» Assigned task 1
Please decide whether each statement agrees with the Family Therapy Project text: (a) Altawil's study was carried out in 2006; (b) children make up less than half of the population in the Gaza Strip; (c) nearly 87% of the population lives below the poverty line. Answer yes or no for each, quoting the deciding words.
» Assigned task 2
According to the Family Therapy Project text, how many children live in the Gaza Strip?
» Assigned task 3
Carry the Family Therapy Project text forward from its last sentence.

» Document extract
Family Therapy Project
A study carried out in 2006 by Mohamed Altawil indicated that at least 41% of children were suffering from psychological, social, health, educational and behavioural disturbances. Now, the figure is likely to be much higher. This is of great significance since children form 53.3% of the total population in the Gaza Strip. That is 742,200 children. Altawil found that at least 41% (approximately 305,000) of the child population in Gaza were suffering from Post-Traumatic Stress Disorders (PTSD). This society is currently facing a humanitarian disaster and therefore needs urgent help, support and treatment, especially as nearly 87% of the population lives below the poverty line. Overall, the exposure to chronic traumatic experiences has led to an increase in the symptoms of PTSD amongst Palestinian children in the Gaza Strip (Altawil,2008).

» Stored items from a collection
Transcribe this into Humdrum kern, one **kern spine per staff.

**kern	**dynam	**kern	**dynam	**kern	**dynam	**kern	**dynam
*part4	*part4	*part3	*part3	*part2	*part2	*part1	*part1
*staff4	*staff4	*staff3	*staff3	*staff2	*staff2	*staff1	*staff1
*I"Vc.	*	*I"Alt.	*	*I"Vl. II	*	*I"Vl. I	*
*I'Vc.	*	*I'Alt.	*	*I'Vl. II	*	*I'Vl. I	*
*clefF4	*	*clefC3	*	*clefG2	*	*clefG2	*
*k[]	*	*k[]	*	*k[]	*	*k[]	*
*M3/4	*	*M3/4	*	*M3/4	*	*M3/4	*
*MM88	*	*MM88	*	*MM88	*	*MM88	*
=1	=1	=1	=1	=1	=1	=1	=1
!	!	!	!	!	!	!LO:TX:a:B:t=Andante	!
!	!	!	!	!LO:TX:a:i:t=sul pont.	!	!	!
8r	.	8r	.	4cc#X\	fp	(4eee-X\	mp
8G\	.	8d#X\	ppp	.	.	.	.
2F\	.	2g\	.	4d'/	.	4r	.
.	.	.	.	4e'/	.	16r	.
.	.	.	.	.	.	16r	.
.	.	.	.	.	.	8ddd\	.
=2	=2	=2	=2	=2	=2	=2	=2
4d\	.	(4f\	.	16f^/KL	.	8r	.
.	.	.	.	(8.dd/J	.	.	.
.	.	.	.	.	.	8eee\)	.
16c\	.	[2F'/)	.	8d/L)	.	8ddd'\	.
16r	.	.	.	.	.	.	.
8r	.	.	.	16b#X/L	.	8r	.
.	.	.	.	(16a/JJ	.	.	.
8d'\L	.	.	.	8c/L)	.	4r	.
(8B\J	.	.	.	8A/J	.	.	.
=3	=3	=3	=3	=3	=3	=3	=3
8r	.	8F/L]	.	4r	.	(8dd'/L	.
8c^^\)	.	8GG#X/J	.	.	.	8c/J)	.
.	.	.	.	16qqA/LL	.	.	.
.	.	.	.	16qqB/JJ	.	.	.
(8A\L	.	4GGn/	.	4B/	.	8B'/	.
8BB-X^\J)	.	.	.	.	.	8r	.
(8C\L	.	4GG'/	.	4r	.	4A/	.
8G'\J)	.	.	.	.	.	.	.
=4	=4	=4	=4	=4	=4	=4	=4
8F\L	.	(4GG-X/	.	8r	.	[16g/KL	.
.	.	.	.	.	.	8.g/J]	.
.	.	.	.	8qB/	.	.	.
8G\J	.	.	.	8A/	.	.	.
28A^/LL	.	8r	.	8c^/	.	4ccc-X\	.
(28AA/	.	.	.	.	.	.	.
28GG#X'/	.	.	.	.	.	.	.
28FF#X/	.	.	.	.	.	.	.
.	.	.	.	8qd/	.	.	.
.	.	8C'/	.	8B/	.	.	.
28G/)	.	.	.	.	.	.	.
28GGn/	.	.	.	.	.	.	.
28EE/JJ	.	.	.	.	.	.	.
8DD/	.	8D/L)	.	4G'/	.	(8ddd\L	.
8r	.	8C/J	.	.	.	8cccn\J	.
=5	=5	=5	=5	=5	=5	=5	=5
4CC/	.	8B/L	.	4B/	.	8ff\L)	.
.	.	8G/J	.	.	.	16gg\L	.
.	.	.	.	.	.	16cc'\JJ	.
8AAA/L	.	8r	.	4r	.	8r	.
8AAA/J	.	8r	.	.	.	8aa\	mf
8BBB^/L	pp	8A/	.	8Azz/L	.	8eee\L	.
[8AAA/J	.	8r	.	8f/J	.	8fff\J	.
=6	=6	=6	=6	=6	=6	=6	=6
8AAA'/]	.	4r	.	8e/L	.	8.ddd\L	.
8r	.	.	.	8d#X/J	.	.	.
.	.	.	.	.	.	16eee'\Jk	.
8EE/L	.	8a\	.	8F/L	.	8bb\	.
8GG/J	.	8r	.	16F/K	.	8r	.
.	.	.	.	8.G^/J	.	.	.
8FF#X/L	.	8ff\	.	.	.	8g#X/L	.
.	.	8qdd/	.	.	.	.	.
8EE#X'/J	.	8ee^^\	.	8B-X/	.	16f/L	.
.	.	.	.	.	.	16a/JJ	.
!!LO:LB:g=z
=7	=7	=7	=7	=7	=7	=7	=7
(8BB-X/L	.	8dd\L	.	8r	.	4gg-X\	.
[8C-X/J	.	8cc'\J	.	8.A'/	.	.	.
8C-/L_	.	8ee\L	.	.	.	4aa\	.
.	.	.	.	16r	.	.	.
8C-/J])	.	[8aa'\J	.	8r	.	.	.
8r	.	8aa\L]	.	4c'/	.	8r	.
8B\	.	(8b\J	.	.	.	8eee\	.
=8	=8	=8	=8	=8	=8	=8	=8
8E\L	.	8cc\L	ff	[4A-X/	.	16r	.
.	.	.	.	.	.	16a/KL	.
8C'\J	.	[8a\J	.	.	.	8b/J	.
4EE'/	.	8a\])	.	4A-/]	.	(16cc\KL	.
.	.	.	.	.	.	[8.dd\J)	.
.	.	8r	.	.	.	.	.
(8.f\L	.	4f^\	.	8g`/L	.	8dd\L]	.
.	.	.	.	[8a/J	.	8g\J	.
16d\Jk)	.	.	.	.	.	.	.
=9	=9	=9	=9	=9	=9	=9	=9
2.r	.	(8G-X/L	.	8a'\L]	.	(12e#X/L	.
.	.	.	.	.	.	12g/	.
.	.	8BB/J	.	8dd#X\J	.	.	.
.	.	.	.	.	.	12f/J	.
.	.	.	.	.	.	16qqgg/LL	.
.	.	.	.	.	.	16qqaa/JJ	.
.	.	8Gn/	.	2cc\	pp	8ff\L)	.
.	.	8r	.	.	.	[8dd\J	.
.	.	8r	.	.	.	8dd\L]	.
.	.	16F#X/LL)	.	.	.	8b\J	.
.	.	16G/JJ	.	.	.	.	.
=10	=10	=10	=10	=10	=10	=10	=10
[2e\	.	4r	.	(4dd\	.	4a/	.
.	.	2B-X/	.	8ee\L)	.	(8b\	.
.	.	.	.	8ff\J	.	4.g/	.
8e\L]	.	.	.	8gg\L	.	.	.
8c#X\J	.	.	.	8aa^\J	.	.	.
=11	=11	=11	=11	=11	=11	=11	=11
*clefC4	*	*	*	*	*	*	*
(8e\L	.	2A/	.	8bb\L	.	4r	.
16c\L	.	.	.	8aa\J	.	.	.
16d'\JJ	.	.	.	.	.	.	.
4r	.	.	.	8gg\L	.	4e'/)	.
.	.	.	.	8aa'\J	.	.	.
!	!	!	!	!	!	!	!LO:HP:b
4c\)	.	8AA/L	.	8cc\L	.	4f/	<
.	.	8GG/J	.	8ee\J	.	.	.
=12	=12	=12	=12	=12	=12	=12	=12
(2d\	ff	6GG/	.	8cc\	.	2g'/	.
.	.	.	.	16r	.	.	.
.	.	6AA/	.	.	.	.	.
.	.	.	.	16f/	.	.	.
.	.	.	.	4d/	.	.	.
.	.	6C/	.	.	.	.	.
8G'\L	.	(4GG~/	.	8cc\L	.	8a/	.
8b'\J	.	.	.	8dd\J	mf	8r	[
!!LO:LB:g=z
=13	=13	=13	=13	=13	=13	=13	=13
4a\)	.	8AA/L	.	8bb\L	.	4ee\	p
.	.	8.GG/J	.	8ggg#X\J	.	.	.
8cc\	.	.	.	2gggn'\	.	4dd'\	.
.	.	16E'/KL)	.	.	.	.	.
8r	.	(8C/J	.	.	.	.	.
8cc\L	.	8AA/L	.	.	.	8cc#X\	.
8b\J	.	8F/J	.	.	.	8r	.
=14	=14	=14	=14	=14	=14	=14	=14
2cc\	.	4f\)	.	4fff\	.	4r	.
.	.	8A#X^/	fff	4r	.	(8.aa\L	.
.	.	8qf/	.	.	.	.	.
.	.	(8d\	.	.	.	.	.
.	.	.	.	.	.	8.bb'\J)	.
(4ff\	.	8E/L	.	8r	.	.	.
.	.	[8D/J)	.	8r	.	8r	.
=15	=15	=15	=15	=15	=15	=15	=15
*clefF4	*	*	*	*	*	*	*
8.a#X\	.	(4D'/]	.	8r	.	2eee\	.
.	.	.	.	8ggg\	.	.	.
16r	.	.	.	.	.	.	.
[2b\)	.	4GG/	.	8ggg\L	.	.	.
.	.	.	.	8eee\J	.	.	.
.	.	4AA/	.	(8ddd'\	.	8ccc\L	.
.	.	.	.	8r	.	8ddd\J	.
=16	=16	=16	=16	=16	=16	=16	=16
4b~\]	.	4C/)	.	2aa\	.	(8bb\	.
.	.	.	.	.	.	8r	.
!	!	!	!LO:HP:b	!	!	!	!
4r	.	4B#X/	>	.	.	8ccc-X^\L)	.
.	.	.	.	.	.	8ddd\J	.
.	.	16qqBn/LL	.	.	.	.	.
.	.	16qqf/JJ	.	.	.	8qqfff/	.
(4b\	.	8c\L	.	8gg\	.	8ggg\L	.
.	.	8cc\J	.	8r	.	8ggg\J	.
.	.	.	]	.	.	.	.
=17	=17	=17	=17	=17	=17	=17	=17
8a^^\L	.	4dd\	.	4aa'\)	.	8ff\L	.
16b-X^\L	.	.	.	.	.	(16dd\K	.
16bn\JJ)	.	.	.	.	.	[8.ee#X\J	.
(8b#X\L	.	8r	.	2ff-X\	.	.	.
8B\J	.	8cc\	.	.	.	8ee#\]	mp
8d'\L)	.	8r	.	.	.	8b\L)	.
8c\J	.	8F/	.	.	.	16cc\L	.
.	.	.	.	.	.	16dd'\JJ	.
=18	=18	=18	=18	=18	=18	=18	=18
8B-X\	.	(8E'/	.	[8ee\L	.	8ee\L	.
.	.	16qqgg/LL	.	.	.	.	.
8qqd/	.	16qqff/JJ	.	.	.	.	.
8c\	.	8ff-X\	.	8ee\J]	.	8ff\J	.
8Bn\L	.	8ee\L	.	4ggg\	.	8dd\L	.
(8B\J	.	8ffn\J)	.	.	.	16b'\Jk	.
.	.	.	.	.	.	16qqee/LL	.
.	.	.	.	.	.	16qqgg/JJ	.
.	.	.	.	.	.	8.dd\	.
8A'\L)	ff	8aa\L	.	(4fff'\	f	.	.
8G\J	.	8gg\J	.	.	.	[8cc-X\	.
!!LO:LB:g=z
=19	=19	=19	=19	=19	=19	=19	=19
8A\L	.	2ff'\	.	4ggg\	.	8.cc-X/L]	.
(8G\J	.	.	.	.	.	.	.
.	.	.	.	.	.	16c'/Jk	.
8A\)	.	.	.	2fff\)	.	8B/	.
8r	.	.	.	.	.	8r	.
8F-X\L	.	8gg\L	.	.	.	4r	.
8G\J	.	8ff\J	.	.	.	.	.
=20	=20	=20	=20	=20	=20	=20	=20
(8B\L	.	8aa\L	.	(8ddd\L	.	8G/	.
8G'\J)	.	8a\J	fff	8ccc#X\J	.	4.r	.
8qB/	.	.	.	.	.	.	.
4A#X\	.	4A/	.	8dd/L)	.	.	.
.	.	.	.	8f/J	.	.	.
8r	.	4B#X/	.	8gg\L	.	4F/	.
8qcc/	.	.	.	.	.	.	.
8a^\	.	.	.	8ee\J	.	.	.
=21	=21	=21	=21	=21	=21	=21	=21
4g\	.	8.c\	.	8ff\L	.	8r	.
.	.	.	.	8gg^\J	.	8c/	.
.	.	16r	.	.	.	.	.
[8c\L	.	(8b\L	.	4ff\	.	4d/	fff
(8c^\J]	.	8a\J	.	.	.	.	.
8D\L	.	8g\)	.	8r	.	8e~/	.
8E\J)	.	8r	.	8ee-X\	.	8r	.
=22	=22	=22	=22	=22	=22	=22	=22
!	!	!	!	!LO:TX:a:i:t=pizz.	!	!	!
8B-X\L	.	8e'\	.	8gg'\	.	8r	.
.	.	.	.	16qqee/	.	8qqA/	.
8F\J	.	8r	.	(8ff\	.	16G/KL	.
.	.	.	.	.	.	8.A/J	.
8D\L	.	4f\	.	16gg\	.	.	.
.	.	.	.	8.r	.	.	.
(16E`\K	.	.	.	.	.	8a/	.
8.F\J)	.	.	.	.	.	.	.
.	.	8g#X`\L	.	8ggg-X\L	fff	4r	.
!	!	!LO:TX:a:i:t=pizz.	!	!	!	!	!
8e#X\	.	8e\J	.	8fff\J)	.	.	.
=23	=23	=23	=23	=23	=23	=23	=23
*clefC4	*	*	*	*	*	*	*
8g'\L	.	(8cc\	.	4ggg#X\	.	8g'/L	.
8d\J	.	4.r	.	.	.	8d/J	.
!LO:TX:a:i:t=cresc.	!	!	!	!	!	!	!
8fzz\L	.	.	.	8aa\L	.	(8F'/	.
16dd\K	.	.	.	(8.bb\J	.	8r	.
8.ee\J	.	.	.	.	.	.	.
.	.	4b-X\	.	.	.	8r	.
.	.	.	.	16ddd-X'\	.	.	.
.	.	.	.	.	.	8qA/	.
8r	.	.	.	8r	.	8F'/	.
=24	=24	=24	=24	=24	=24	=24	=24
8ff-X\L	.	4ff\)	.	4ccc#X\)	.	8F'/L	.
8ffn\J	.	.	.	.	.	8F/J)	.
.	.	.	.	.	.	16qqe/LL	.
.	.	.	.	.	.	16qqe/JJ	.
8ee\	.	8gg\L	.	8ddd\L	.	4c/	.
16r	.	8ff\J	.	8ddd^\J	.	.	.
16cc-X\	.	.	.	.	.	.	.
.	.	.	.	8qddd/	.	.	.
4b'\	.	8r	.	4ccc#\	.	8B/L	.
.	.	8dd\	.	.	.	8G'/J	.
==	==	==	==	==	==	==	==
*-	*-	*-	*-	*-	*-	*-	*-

» Output 1
(a) Yes: "A study carried out in 2006 by Mohamed Altawil"
(b) No: "children form 53.3% of the total population in the Gaza Strip"
(c) Yes: "nearly 87% of the population lives below the poverty line"

» Output 2
742,200 children.

» Output 3
Appalling levels of post-traumatic stress disorder (PTSD) have been identified in Gaza according to a study carried out by Abed Al-Aziz Thabet MD, PhD, Consultant Child and Adolescent Psychiatrist at the University of Leicester, and the Gaza Community Mental Health Programme. The study, conducted after the recent Israeli assault on Gaza and during the on-going siege, found that 98.7 percent of children in Gaza are now suffering from PTSD – with 61.5 percent showing severe to very severe PTSD reactions.
This comparison clearly indicates the disastrous effects of the recent war on the health and well-being of Gaza’s children, putting the future of a whole generation in jeopardy.
The study also showed that most of these children and their families were suffering from PTSD and other psychological disorders, and that even today they are not being provided with adequate mental health services (GCMHP & WHO, 2008). However, the 2006 study also revealed that support from family, friends, relatives, teachers, spiritual leaders and other members of the community proved to be of great help although they were not co-ordinated or planned.
Taking this into account, the project seeks to evaluate: 1) the use of psycho-education for family members affected by PTSD, and 2) Family Therapy to alleviate symptoms associated with PTSD and other psychological disorders.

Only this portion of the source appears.